Revision as of 14:15, 28 April 2015

Glycerol phenylbutyrate
Adult Indications & Dosage
Pediatric Indications & Dosage
Contraindications
Warnings & Precautions
Adverse Reactions
Drug Interactions
Use in Specific Populations
Administration & Monitoring
Overdosage
Pharmacology
Clinical Studies
How Supplied
Images
Patient Counseling Information
Precautions with Alcohol
Brand Names
Look-Alike Names

Editor-In-Chief: C. Michael Gibson, M.S., M.D. [1]; Associate Editor(s)-in-Chief: Kiran Singh, M.D. [2]

Disclaimer

WikiDoc MAKES NO GUARANTEE OF VALIDITY. WikiDoc is not a professional health care provider, nor is it a suitable replacement for a licensed healthcare provider. WikiDoc is intended to be an educational tool, not a tool for any form of healthcare delivery. The educational content on WikiDoc drug pages is based upon the FDA package insert, National Library of Medicine content and practice guidelines / consensus statements. WikiDoc does not promote the administration of any medication or device that is not consistent with its labeling. Please read our full disclaimer here.

Overview

Glycerol phenylbutyrate is a {{{drugClass}}} that is FDA approved for the treatment of patients with urea cycle disorders (UCDs) that cannot be managed by dietary protein restriction and/or amino acid supplementation alone.. Common adverse reactions include diarrhea, flatulence and headache.

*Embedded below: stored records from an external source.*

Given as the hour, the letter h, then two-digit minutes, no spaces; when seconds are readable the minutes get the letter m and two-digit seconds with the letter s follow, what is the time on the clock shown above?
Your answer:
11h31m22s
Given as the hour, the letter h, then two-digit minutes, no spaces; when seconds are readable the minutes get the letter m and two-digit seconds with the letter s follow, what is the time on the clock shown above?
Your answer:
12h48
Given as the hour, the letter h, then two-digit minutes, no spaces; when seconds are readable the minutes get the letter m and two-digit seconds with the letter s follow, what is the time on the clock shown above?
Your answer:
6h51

Adult Indications and Dosage

FDA-Labeled Indications and Dosage (Adult)

Indications

  • RAVICTI is indicated for use as a nitrogen-binding agent for chronic management of adult and pediatric patients ≥2 years of age with urea cycle disorders (UCDs) who cannot be managed by dietary protein restriction and/or amino acid supplementation alone. RAVICTI must be used with dietary protein restriction and, in some cases, dietary supplements (e.g., essential amino acids, arginine, citrulline, protein-free calorie supplements).

Limitations of Use:

  • RAVICTI is not indicated for the treatment of acute hyperammonemia in patients with UCDs because more rapidly acting interventions are essential to reduce plasma ammonia levels.
  • The safety and efficacy of RAVICTI for the treatment of N-acetylglutamate synthase (NAGS) deficiency has not been established.
  • The use of RAVICTI in patients <2 months of age is contraindicated.

DOSAGE

Important Instructions

  • The recommended dosages for patients switching from sodium phenylbutyrate to RAVICTI and patients naïve to phenylbutyric acid are different . For both subpopulations:
  • Give RAVICTI in 3 equally divided dosages, each rounded up to the nearest 0.5 mL.

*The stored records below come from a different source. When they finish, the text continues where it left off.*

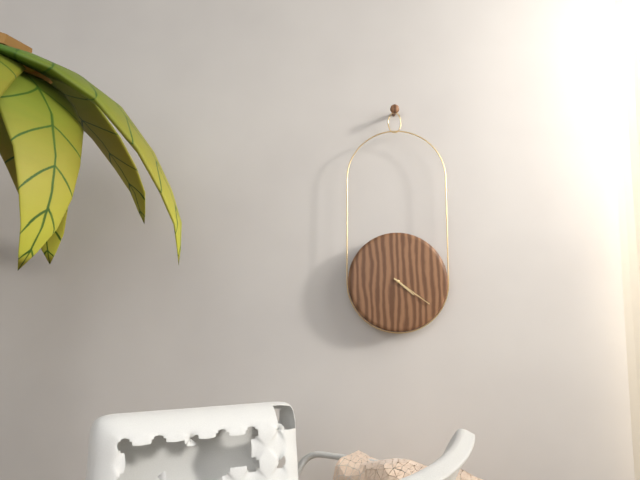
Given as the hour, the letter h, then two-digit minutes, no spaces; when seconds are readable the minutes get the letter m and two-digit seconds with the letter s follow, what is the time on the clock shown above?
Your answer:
4h21
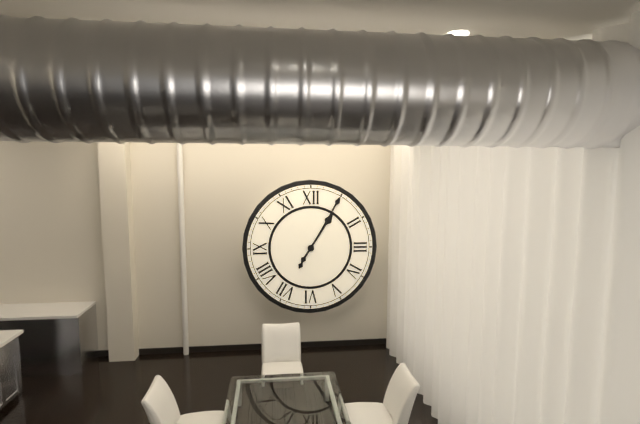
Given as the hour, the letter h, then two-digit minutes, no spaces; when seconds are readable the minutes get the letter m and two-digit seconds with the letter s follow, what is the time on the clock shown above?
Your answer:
1h05
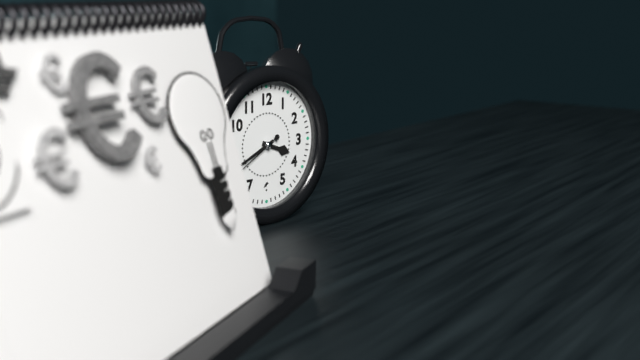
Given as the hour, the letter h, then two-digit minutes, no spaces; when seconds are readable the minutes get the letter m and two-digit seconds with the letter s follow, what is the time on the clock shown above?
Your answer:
3h41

The maximum total daily dosage is 17.5 mL (19 g).

  • RAVICTI must be used with dietary protein restriction and, in some cases, dietary supplements (e.g., essential amino acids, arginine, citrulline, protein-free calorie supplements).

Switching From Sodium Phenylbutyrate to RAVICTI

  • Patients switching from sodium phenylbutyrate to RAVICTI should receive the dosage of RAVICTI that contains the same amount of phenylbutyric acid. The conversion is as follows:
  • Total daily dosage of RAVICTI (mL) = total daily dosage of sodium phenylbutyrate (g) x 0.86

Initial Dosage in Phenylbutyrate-Naïve Patients

  • The recommended dosage range, based upon body surface area, in patients naïve to phenylbutyrate (PBA) is 4.5 to 11.2 mL/m2/day (5 to 12.4 g/m2/day). For patients with some residual enzyme activity who are not adequately controlled with protein restriction, the recommended starting dosage is 4.5 mL/m2/day.
  • In determining the starting dosage of RAVICTI in treatment-naïve patients, consider the patient’s residual urea synthetic capacity, dietary protein requirements, and diet adherence. Dietary protein is approximately 16% nitrogen by weight. Given that approximately 47% of dietary nitrogen is excreted as waste and approximately 70% of an administered PBA dose will be converted to urinary phenylacetylglutamine (U-PAGN), an initial estimated RAVICTI dose for a 24-hour period is 0.6 mL RAVICTI per gram of dietary protein ingested per 24 hour period. The total daily dosage should not exceed 17.5 mL.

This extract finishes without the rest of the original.